La Presidente Commissione pari opportunità di Reggio Calabria contro Grillo: "Le sue parole sono offensive per tutta la cittadinanza"

"Le parole di Beppe Grillo rappresentano non solo un'offesa nei confronti delle donne che subiscono uno stupro, ma anche verso tutti i cittadini italiani che nella politica e nei suoi rappresentanti, cercano punti di riferimento e non certo chi strumentalizza il proprio potere mediatico per difendere qualcuno". Lo afferma Lucia Anita Nucera presidente Commissione pari opportunità del comune di Reggio Calabria.

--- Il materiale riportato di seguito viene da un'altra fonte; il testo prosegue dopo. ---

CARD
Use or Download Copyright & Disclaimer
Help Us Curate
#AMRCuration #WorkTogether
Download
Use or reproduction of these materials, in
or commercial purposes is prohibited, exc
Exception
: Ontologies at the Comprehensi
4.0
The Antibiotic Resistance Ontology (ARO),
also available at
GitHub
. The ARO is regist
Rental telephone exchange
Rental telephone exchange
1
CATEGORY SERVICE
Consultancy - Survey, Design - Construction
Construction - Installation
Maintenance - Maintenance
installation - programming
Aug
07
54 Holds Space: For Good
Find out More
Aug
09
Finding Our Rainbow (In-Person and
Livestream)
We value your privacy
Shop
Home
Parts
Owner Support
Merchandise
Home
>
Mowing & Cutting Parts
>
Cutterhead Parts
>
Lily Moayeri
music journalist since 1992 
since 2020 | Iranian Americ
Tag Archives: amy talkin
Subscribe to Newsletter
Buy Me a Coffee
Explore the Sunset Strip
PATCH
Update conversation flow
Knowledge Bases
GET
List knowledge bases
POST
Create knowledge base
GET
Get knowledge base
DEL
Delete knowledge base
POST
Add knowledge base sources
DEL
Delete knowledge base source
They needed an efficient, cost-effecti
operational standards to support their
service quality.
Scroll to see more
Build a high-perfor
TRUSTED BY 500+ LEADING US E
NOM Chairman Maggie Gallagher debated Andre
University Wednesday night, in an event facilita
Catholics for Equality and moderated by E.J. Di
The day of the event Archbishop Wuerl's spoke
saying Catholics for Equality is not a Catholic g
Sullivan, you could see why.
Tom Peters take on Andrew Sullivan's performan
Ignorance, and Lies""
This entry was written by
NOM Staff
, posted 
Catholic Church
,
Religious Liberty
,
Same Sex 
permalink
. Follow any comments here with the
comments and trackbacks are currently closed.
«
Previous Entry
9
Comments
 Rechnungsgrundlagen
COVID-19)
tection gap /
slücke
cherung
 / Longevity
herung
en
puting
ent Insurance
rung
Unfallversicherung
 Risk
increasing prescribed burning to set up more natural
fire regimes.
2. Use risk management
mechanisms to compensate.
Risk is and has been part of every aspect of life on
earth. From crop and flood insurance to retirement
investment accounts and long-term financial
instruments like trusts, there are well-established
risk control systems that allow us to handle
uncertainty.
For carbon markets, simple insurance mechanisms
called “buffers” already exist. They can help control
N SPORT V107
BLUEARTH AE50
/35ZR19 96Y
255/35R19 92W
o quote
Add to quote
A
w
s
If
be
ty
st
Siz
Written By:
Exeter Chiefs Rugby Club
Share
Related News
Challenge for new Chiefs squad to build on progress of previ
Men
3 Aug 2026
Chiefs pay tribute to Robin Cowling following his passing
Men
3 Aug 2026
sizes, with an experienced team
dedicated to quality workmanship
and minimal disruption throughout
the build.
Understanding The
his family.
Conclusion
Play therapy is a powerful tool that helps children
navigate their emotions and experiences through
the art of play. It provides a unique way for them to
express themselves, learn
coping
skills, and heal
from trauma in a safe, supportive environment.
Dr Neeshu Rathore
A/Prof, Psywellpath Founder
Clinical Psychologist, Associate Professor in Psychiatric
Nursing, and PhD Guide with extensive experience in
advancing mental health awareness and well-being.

"Trovo aberrante quanto detto da Grillo in difesa del figlio, accusato insieme ad altri tre amici di aver violentato una ragazza italo-svedese, affermare che la veridicità di uno stupro dipenda dai tempi della denuncia, offende le vittime e dimostra che sempre più spesso in politica si perda il senso del rispetto verso i cittadini e le istituzioni. Se il figlio di Beppe Grillo è colpevole o no lo deciderà la magistratura e da madre posso capire la preoccupazione del genitore, ma condanno fortemente ogni forma di maschilismo e di attacco nei confronti delle donne che hanno subito uno stupro e che ne porteranno per sempre addosso le cicatrici".